We are going to start with what I consider the easiest part. Netlify is a fantastic tool with a great free tier that we are going to deploy our Strapi Admin Panel (and have already deployed our Nuxt website). They offer static hosting and because Strapi's Admin Panel is a React app we can simply build it and deploy separately.
Why set up the admin UI before the API? The main reason is that it's easier to hit the ground running once you launch the API server and the API won't be vulnerable to someone hijacking and setting up the admin user before we can!
Remember: We are assuming you already have a domain and it is using Netlify DNS. For instructions on that go here.
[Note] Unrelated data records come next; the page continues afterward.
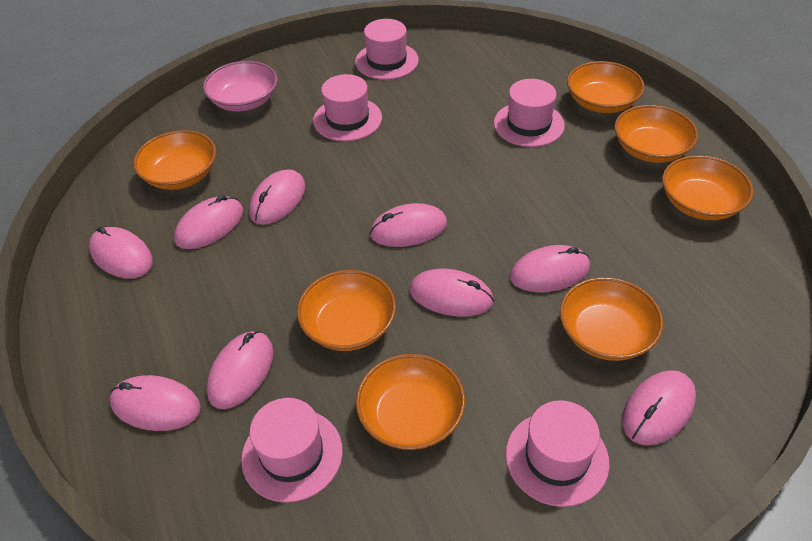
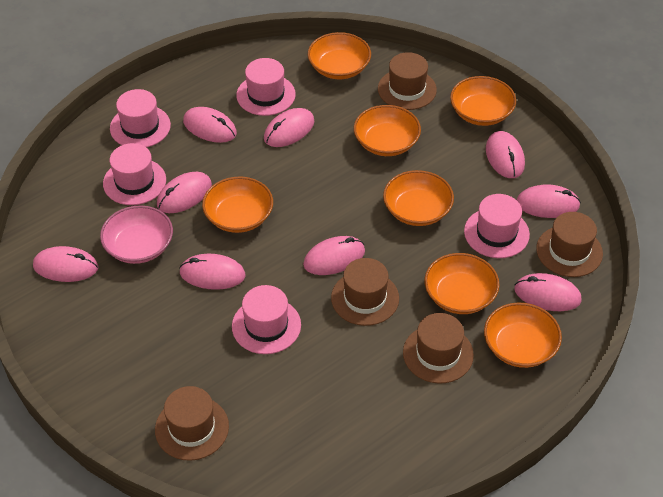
brown hat: 0 -> 5

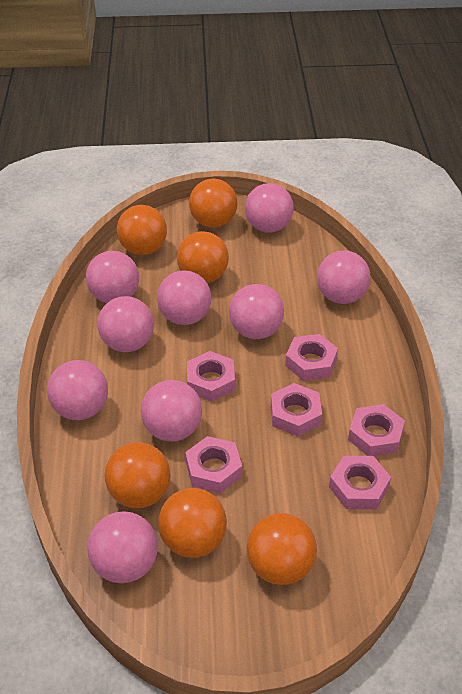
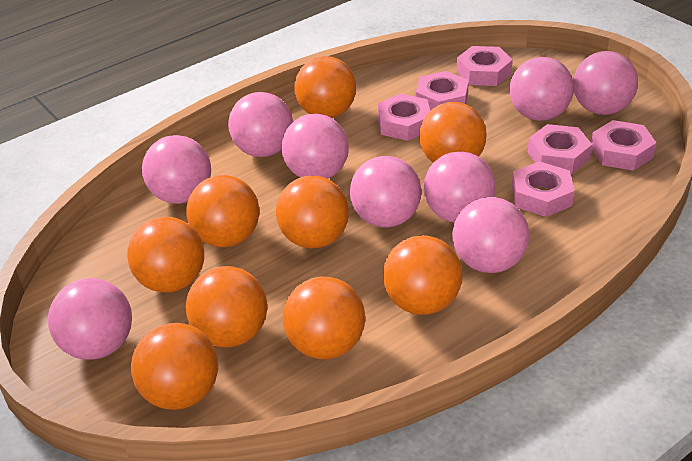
orange ball: 6 -> 9

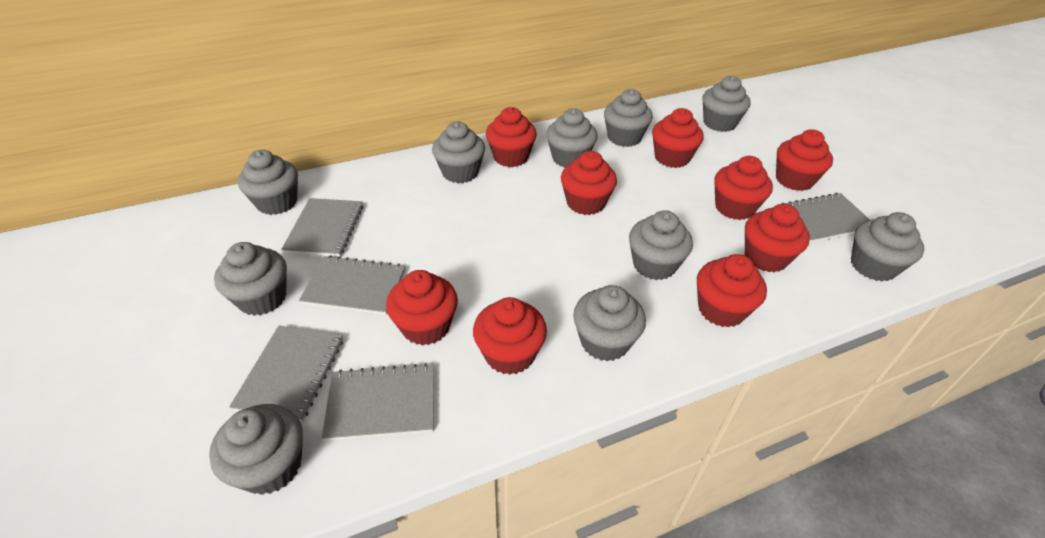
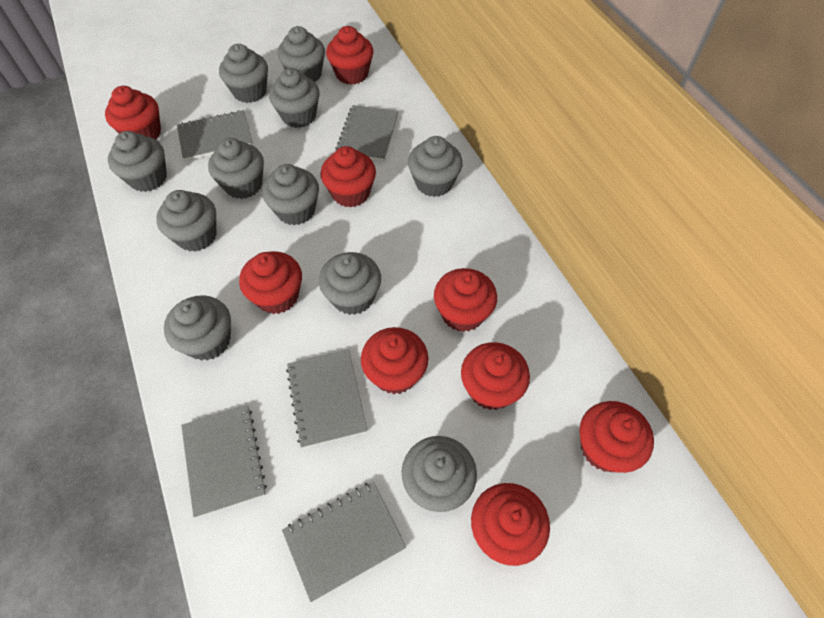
grey cupcake: 10 -> 11

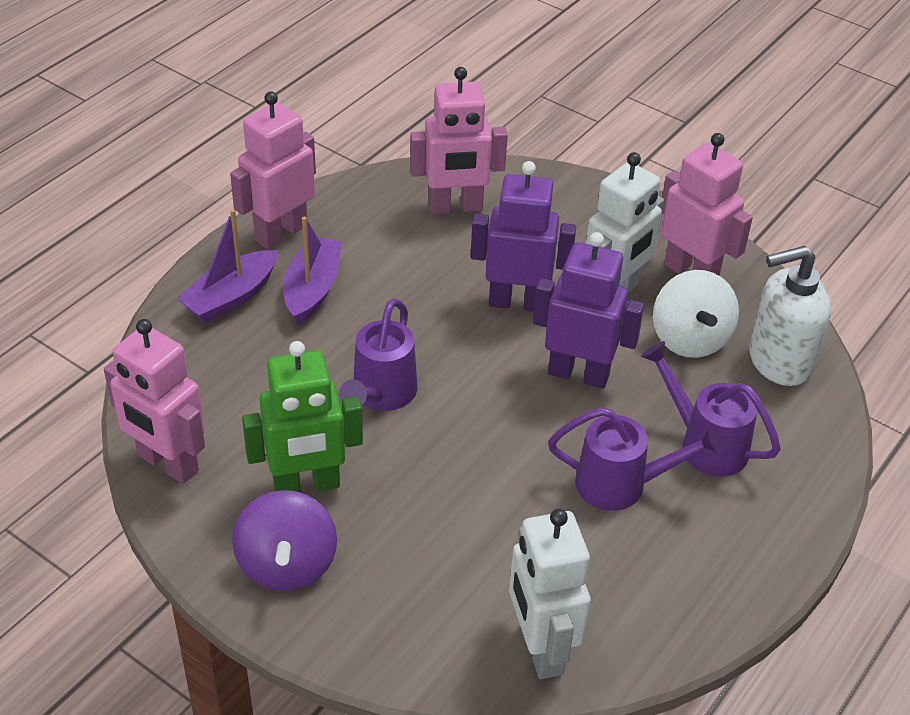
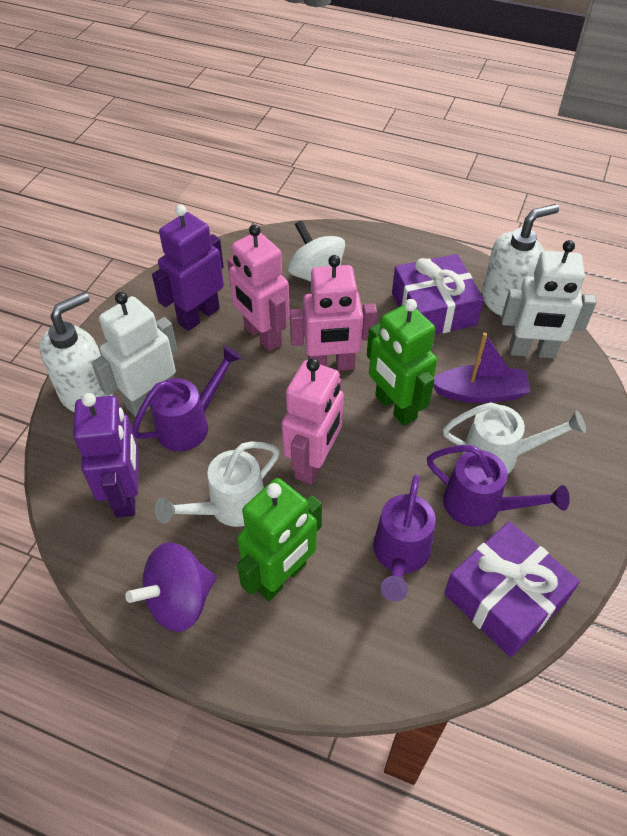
green robot: 1 -> 2
pink robot: 4 -> 3
purple boat: 2 -> 1
purple gift: 0 -> 2
white soap dispenser: 1 -> 2
white watering can: 0 -> 2

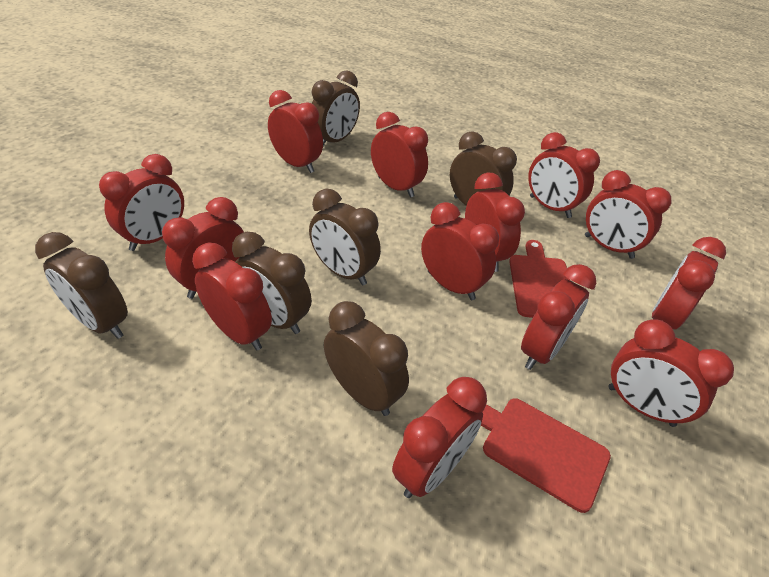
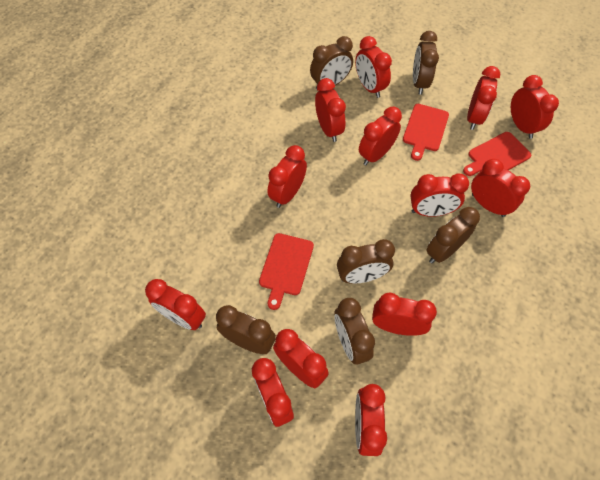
red cutting board: 2 -> 3

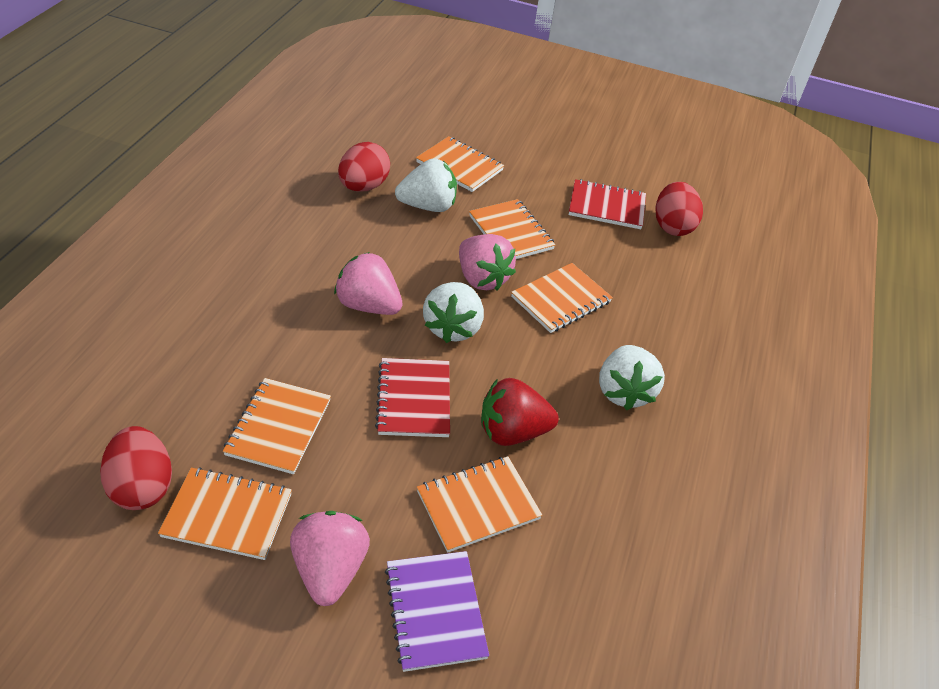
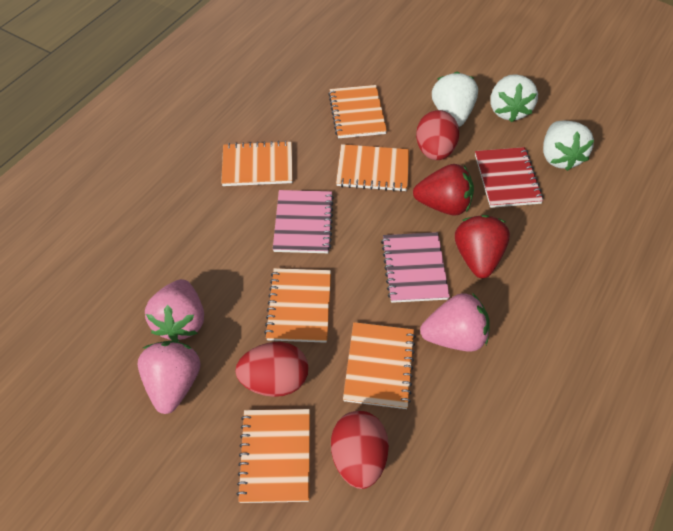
pink notebook: 0 -> 2
purple notebook: 1 -> 0
red notebook: 2 -> 1
red strawberry: 1 -> 2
Before we deploy, we just need to tweak a few settings in our Strapi project. In production we need to tell the API to not build or serve the admin panel since it will run on Netlify. Let's update the production server config:
config/env/production/server.js
module.exports = ({ env }) => ({
host: env("HOST", "127.0.0.1"),
port: env.int("PORT", 1337),
url: "https://api.frontendcuts.dev",
admin: {
url: "https://admin.frontendcuts.dev",
serveAdminPanel: false,
},
});
Note this file lives under the /production/
folder in env. This lets strapi know to only use it when NODE_ENV is set to 'production.'
Let's go through each setting:
- host — when we deploy the API to our Digital Ocean droplet we are telling the API to use 127.0.0.1 (local loopback) as our host
- port — goes with the host and adds the port
- url — tells the admin UI what the base url is for the API
-
admin.url — url path for admin UI resources. This is important when running the UI on netlify! Since our admin UI builds into a folder
build/
and all the resources live at the root folder level we need to set this so it can load the javascript, css, html, and other resources properly. It's also used in password reset. - admin.serveAdminPanel — tells the API not to serve the admin UI resources
Ok, we are ready to deploy! Here comes the screenshots...
Deploy the Admin UI to Netlify
Once logged in, click the button "New Site from Git"
Setup your build settings like this:
Let it go and watch it build. Now we need to add a DNS record. Since you are using Netlify DNS for the primary domain we can head over to the domains page and add a domain alias:
This change might take a few hours so be patient while DNS propagates!
Now try to visit your admin site and you should see a blank white page with a loading spinner. If you open the admin console you will see that our UI resources loaded but it failed to call the API (since we don't have a server up yet!). Also note the request url it tried to call for init
. The base url should match the url
property we put in our config/env/production/server.js
file above.
If your resources load and your init base url looks correct then congrats! we just deployed the admin UI to netlify!